The Japanese journalist arrested in eastern Burma on 7 November and released two days later has spoken of his ordeal, which included a threat of a seven-year prison sentence.

Toru Yamaji was released on Tuesday evening from a police station in Myawaddy, having been arrested two days earlier for sneaking into Burma to cover the elections. He told his news agency, the Tokyo-based APF, that he had crossed the Moei river, separating Thailand from Burma, on an inflated inner-tube of a tyre.

As the 49-year-old photographed voters inside a polling station in Myawaddy, he was approached by four men, who later identified themselves as secret police. They spoke to him in English, he said, and ordered him into a waiting car. He was driven two kilometres to the Myawaddy police headquarters.

“I was put in a single occupancy room that was like a pigsty, covered in a cage,” he said. “A political prisoner who was in a cage next to me said, ‘Thank you for working for us’. That made me happy and tearful.” The prisoner told Yamaji that he had been in detention since 1995, and had been tortured.

Gunfire then erupted around the police station, as troops from a breakaway Democratic Karen Buddhist Army (DKBA) faction made an incursion into the town.

“Shots were fired many times next to the structure I was in and the roads close by. I asked the prison guard to open the door but he wouldn’t listen.
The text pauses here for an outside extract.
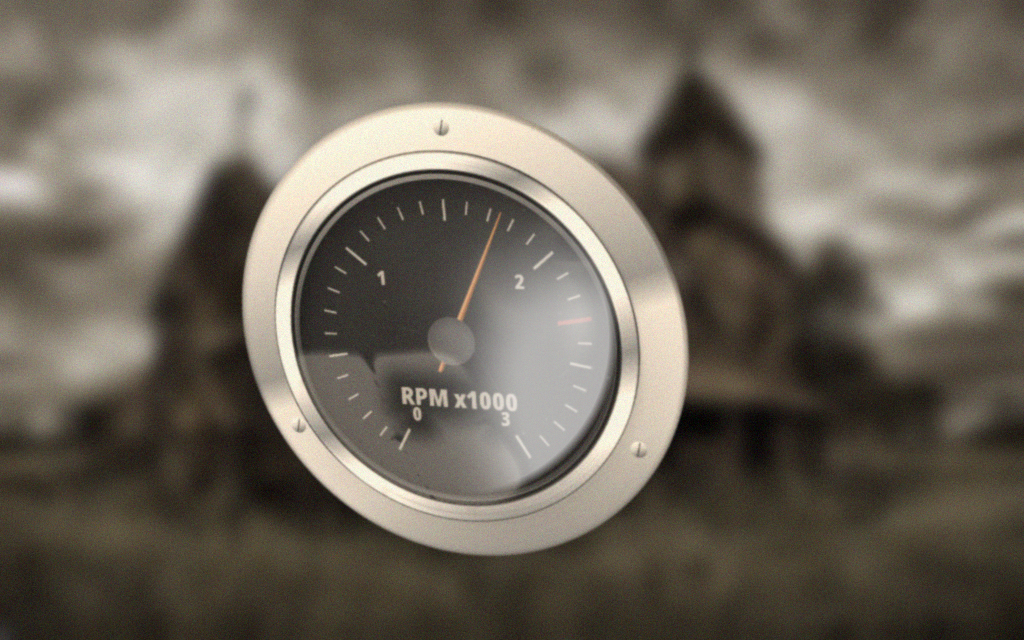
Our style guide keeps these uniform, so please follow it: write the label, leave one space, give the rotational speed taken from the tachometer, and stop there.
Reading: 1750 rpm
It didn’t feel like I was living; it felt very scary.”

Two days later a judge arrived at the police station. “I will pronounce a five- to seven-year prison sentence on you,” he told Yamaji. “On 21 November you will be transferred to a court of law, and will most probably be sent down with the sentencing,” the judge finished.

An hour later, however, the judge made another appearance. “There is good news for you,” he told the reporter, explaining that the “deep friendship” between the Burmese and Japanese governments meant Yamaji would be released.
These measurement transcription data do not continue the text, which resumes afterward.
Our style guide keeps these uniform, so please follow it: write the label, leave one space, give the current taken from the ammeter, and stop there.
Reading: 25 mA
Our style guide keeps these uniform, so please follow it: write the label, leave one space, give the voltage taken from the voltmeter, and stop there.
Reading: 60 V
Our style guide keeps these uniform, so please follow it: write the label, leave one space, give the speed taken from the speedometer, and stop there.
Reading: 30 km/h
Foreign journalists and observers had been banned from entering Burma during the elections, which were controversially won by the pro-junta Union Solidarity and Development Party (USDP).

Burma has some of the world’s strictest media laws, and it was there that Japanese reporter Kenji Nagai, a colleague of Yamaji, was shot dead by a Burmese soldier as he covered the September 2007 uprising in Rangoon.